Given data:

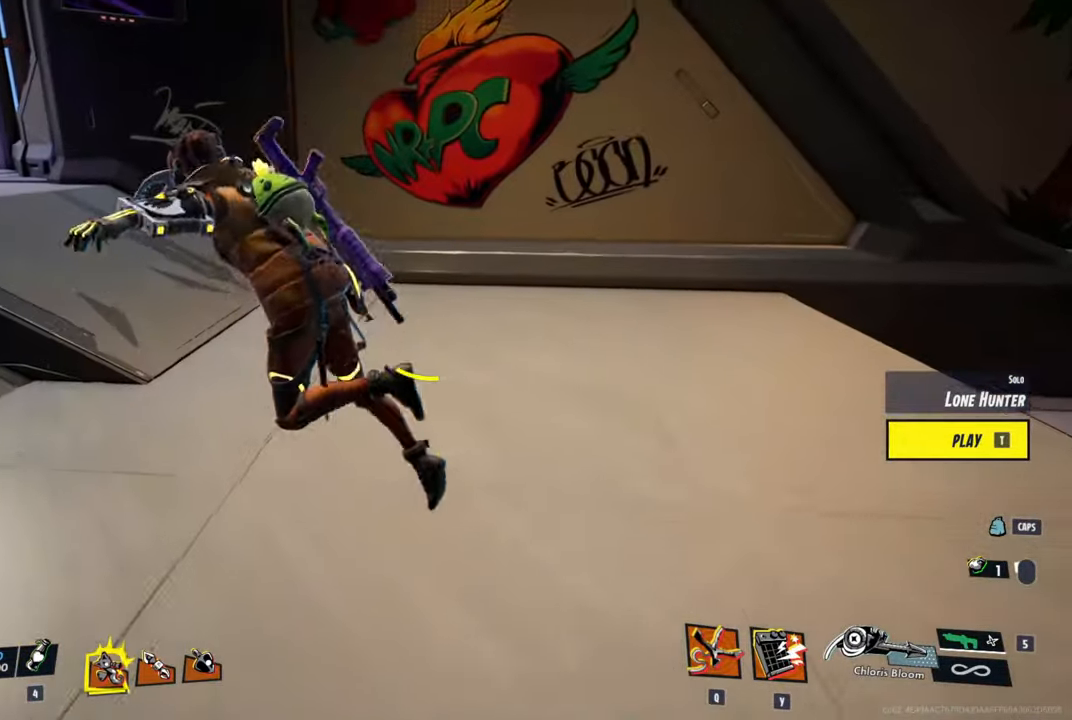
{"keys": ["ctrl", "shift", "w"], "mouse": [], "mouse_move": "still", "events": [[383, "ctrl", "down"]]}
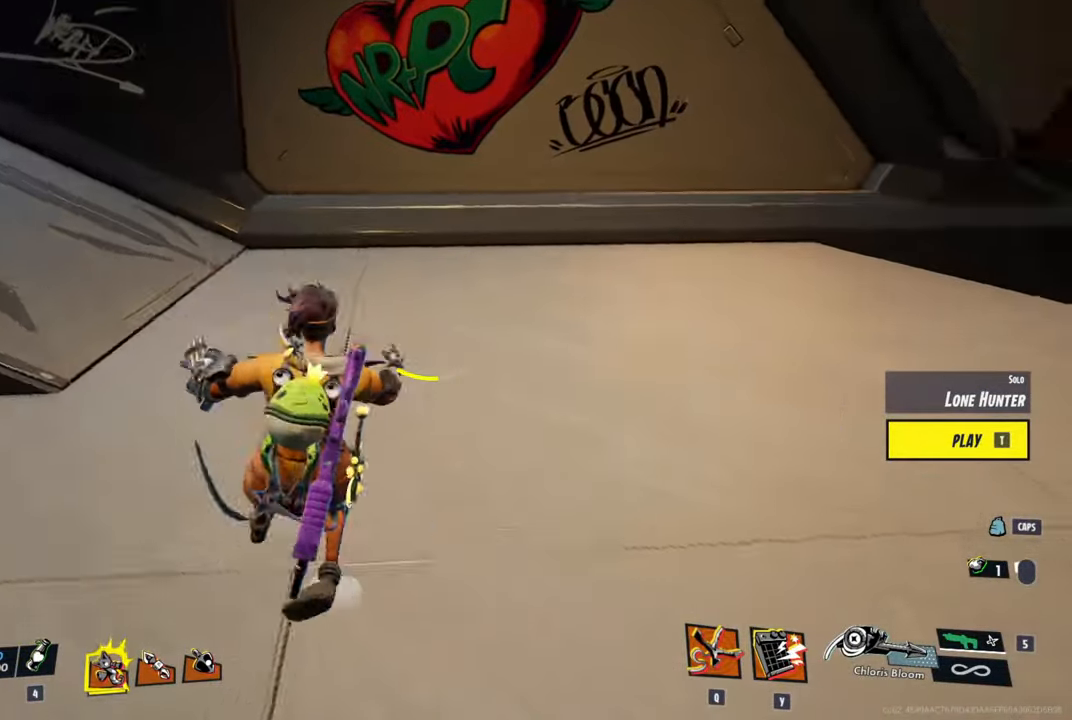
{"keys": ["ctrl", "shift", "w"], "mouse": [], "mouse_move": "down", "events": []}
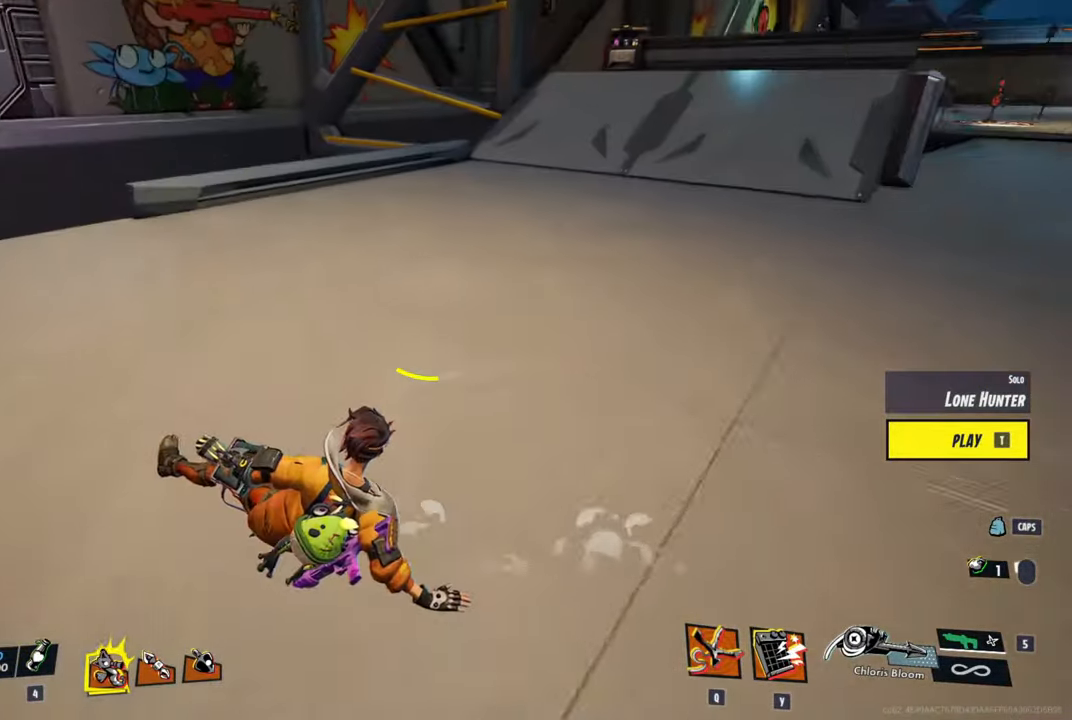
{"keys": ["shift", "w"], "mouse": [], "mouse_move": "right", "events": [[83, "space", "down"], [133, "ctrl", "up"], [267, "space", "up"]]}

Work task:
Would you mind transcribing the material exactly, without the pictures?

Result for this exercise:
{"keys": ["ctrl", "shift", "w"], "mouse": [], "mouse_move": "still", "events": [[383, "ctrl", "down"]]}
{"keys": ["ctrl", "shift", "w"], "mouse": [], "mouse_move": "down", "events": []}
{"keys": ["shift", "w"], "mouse": [], "mouse_move": "right", "events": [[83, "space", "down"], [133, "ctrl", "up"], [267, "space", "up"]]}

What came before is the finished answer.